- WORK INSTRUCTIONS -
1/ Write out the part of the Wobbegong ransomware passage from "However, the potential" to "related threat actors." word for word.
2/ In the Wobbegong ransomware passage, when was Accenture engaged on the emergency incident response for the ransomware attack?
3/ Summarize the Wobbegong ransomware passage in two sentences.

- QUOTED PASSAGE -
In September 2021, Accenture was engaged on an emergency incident response for a ransomware attack. During the investigation, we found no correlations between the tools used by the threat actor, ransom note format or threat actor communications and other ransomware attacks. Later correspondence with the threat actor confirmed that this was indeed a new threat to which we assigned the codename ‘Wobbegong’.

Over the past 24 months, Accenture has observed a sharp increase in ransomware incidents, tools, and threat groups. Most of the newer groups we have observed have been splinter groups that have separated from other groups. They often share many of the same tools and techniques as their former affiliates. The vast majority of ransomware groups Accenture has come across, including more recent splinter groups, operate with a mature capability developed over years of experience executing ransomware attacks.

However, the potential financial rewards, low risk and low technical barriers to entry may be enticing new entrants to ransomware extortion with relatively low levels of experience, creating new risks for victims.

In this blog post, we examine the risks posed by these new entrants, analyses Wobbegong’s tactics, techniques, and procedures (TTPs), and outline proactive steps Cyber Defence teams can take to defend against Wobbegong and other related threat actors.

(Short-answer chart tasks)
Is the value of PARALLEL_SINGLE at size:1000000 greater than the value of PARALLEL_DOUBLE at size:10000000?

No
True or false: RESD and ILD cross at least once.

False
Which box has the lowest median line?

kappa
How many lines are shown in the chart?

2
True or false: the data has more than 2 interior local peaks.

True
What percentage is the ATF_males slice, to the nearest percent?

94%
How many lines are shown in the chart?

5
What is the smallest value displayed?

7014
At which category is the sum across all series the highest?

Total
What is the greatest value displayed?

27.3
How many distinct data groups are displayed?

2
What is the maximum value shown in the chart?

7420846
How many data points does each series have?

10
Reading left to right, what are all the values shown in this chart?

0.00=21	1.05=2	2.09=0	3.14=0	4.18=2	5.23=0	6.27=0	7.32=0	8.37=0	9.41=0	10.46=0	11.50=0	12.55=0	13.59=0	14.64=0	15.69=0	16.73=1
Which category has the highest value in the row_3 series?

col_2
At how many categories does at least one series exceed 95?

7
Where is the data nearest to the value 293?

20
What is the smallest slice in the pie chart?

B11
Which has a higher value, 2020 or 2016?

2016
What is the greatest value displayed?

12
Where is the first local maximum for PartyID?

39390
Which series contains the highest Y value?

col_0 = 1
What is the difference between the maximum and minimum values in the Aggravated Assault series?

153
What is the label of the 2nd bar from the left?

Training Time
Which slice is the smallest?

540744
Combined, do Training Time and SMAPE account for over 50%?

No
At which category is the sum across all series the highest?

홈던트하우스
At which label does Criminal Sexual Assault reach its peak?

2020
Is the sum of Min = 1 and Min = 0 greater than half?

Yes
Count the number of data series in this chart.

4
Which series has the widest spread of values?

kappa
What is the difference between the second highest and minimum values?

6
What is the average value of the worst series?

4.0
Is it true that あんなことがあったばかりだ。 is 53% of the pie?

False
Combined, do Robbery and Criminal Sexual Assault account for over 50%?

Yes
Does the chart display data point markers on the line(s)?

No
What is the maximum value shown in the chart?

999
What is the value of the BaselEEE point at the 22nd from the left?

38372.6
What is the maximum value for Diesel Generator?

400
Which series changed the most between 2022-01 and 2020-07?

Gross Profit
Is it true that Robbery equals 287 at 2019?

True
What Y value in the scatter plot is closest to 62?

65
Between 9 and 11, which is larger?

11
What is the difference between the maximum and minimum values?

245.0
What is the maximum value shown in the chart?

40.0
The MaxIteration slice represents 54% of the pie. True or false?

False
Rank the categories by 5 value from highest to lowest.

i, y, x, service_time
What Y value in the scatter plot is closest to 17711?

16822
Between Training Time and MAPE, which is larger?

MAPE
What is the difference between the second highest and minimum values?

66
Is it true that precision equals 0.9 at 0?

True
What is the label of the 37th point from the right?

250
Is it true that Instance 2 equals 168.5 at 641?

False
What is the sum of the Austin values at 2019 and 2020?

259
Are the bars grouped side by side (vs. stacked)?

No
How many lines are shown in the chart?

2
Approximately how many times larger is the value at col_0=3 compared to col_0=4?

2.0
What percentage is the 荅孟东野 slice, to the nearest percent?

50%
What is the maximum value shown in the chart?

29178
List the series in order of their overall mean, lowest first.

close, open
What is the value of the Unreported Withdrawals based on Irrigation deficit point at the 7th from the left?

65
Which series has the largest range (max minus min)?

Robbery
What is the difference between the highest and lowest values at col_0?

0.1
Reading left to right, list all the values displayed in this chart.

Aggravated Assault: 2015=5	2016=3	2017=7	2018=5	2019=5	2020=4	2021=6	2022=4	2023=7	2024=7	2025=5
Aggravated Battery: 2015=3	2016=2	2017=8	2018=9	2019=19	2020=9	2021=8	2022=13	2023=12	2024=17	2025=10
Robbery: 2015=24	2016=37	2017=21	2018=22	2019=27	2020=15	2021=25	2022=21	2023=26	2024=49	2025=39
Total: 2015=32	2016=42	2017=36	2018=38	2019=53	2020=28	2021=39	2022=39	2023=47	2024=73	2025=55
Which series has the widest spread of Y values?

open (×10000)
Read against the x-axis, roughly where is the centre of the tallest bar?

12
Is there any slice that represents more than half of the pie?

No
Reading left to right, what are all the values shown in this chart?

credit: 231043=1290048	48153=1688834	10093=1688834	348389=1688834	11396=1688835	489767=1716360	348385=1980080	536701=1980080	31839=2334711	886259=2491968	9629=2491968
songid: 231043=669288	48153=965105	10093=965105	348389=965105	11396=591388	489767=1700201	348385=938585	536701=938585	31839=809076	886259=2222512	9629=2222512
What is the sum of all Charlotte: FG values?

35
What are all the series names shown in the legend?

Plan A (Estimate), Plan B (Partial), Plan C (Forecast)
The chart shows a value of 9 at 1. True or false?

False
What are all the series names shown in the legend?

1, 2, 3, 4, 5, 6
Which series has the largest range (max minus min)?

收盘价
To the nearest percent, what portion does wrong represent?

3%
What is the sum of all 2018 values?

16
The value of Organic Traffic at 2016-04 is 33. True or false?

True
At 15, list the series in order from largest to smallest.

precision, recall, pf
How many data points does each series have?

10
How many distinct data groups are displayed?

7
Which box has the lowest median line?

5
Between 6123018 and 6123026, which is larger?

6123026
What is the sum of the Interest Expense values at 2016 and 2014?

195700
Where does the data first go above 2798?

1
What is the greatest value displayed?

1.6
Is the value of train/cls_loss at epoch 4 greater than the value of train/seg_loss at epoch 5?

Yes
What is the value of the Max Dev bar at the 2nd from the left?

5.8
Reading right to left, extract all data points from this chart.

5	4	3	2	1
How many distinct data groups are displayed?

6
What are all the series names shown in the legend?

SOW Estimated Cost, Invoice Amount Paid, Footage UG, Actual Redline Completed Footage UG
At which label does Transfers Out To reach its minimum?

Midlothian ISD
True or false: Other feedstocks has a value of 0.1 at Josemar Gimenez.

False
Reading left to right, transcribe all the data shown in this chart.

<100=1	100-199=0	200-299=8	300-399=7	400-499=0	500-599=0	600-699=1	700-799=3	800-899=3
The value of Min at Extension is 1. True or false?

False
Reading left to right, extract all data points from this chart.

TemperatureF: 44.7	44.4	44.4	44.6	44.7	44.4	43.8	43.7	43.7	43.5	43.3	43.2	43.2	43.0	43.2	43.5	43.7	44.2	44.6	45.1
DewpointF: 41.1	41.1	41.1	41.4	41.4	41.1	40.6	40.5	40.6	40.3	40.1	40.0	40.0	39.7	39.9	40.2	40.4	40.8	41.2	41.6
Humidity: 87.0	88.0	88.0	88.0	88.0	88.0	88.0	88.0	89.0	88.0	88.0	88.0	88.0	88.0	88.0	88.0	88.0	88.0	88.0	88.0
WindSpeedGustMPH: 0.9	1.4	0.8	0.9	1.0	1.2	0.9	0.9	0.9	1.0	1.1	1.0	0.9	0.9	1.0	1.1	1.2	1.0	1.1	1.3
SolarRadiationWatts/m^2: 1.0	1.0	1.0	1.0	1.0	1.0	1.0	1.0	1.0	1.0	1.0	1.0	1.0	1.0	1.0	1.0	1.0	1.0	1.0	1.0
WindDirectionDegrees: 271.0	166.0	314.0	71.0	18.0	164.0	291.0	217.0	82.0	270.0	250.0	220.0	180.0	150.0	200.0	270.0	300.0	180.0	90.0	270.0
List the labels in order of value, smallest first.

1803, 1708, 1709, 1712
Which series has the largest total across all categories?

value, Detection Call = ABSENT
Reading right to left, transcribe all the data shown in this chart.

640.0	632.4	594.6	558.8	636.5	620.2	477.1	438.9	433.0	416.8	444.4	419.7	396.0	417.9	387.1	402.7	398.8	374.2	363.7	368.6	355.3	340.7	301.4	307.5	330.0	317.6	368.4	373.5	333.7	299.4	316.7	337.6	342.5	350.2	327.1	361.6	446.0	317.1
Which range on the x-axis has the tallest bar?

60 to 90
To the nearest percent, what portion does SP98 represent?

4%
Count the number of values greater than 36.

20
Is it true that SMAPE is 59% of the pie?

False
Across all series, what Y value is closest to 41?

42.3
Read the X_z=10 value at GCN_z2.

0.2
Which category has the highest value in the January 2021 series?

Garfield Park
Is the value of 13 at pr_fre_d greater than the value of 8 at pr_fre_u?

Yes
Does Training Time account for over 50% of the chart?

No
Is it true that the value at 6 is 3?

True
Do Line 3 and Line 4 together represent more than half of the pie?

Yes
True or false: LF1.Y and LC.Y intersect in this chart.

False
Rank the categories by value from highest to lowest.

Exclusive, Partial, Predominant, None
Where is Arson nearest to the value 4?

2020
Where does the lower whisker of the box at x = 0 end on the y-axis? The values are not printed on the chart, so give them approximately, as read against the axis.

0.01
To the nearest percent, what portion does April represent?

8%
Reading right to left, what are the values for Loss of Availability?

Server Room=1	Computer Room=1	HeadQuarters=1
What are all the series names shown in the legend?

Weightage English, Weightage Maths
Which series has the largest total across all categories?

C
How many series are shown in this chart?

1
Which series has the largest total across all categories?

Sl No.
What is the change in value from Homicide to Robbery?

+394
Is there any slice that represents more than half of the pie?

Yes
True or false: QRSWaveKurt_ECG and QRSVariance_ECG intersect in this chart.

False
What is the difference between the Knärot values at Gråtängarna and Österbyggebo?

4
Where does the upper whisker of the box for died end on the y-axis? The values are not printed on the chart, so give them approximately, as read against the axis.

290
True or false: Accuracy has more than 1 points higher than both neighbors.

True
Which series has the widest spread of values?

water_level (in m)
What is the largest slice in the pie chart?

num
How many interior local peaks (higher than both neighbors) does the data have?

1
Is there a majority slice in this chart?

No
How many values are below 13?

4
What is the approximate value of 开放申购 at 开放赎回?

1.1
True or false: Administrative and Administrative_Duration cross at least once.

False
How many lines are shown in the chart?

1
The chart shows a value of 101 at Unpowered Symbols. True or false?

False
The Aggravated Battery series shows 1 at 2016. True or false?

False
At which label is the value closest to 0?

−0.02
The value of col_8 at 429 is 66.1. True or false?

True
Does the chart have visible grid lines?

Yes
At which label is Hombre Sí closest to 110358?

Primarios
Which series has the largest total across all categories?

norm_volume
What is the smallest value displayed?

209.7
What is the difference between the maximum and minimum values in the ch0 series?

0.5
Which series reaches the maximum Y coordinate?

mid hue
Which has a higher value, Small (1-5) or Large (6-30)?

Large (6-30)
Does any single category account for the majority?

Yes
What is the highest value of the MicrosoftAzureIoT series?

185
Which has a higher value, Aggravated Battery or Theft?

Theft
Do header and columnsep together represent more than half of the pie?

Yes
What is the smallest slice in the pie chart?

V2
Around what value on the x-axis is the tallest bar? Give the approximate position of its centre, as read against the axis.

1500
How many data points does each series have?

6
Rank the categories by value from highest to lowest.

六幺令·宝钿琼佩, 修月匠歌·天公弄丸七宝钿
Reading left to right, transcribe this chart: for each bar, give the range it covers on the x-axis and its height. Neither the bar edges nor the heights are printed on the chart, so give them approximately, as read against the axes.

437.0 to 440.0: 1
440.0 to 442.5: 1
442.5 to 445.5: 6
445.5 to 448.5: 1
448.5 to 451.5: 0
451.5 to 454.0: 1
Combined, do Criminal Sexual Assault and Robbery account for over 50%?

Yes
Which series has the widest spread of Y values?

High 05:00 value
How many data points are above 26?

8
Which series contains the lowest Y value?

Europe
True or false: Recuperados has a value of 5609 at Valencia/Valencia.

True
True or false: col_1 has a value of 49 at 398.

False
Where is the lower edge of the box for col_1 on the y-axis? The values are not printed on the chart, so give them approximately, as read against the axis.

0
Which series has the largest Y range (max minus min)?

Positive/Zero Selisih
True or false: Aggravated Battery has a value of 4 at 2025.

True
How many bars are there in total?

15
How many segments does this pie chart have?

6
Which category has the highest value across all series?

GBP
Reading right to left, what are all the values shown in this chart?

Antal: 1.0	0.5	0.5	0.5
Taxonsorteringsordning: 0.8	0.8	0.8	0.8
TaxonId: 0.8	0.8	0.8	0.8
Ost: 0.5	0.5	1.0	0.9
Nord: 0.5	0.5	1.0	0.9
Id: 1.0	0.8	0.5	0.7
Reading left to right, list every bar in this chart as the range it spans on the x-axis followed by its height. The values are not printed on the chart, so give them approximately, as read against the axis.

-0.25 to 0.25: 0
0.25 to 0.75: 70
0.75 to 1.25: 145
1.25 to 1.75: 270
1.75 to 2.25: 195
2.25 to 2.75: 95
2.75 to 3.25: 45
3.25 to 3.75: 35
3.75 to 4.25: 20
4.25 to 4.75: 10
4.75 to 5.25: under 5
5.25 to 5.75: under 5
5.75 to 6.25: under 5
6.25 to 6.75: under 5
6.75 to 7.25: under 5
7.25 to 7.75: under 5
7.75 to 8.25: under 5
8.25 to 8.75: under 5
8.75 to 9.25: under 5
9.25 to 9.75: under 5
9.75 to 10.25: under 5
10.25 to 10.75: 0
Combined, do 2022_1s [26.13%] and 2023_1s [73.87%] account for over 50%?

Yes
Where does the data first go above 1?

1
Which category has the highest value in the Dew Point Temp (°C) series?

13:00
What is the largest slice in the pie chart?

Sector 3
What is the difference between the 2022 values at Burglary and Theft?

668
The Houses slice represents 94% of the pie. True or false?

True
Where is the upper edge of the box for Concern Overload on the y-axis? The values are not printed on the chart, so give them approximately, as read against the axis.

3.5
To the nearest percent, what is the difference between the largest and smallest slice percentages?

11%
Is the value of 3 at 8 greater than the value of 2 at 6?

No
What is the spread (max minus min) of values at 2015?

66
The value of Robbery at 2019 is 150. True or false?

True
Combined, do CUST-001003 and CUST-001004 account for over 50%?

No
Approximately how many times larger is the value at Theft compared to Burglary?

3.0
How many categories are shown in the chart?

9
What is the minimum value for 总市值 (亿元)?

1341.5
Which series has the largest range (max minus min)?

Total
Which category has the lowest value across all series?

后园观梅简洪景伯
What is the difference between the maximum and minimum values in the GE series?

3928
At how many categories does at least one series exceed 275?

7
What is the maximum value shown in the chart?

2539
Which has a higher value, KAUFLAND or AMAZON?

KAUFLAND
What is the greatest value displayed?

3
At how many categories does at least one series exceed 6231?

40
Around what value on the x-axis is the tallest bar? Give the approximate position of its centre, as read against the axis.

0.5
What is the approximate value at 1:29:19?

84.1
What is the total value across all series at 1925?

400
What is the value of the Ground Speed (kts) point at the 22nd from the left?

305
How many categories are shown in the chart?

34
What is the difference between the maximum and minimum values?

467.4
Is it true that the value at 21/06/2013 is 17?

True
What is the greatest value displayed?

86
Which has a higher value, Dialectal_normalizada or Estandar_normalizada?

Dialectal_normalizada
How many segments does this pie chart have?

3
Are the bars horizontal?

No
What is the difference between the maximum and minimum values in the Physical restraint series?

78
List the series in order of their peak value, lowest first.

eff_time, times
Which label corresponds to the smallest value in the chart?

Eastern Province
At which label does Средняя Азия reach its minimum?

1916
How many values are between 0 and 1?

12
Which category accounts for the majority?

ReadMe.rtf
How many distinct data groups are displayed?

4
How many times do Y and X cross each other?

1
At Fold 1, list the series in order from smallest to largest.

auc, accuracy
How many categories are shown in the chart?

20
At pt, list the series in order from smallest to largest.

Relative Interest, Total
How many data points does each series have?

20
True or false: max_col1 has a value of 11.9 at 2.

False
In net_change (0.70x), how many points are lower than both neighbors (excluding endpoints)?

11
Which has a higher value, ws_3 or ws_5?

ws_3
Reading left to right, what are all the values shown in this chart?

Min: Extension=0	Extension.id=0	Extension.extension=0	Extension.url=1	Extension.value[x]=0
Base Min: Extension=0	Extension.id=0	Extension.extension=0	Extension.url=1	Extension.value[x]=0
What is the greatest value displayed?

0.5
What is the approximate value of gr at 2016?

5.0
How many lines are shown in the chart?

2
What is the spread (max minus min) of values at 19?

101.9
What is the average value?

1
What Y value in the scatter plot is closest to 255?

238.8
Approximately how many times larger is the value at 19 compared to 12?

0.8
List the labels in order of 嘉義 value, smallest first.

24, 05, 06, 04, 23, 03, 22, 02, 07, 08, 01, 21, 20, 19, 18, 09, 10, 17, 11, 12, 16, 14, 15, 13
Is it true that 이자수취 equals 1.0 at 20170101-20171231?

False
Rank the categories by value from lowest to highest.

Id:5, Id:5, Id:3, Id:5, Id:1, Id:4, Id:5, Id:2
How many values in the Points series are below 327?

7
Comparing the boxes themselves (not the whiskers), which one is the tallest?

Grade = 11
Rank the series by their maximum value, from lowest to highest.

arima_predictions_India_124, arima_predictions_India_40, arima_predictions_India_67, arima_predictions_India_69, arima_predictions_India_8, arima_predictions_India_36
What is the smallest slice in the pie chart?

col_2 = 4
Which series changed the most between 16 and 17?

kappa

- ACTIVITY ANSWERS -
1/
However, the potential financial rewards, low risk and low technical barriers to entry may be enticing new entrants to ransomware extortion with relatively low levels of experience, creating new risks for victims.

In this blog post, we examine the risks posed by these new entrants, analyses Wobbegong’s tactics, techniques, and procedures (TTPs), and outline proactive steps Cyber Defence teams can take to defend against Wobbegong and other related threat actors.

2/ September 2021.

3/ During a September 2021 ransomware incident response, Accenture found a new threat actor it codenamed 'Wobbegong,' at a time when ransomware incidents and groups had sharply increased. Although most groups operate with mature capability, financial rewards, low risk and low technical barriers may be drawing inexperienced new entrants, whose risks and Wobbegong's TTPs the blog post examines along with defensive steps.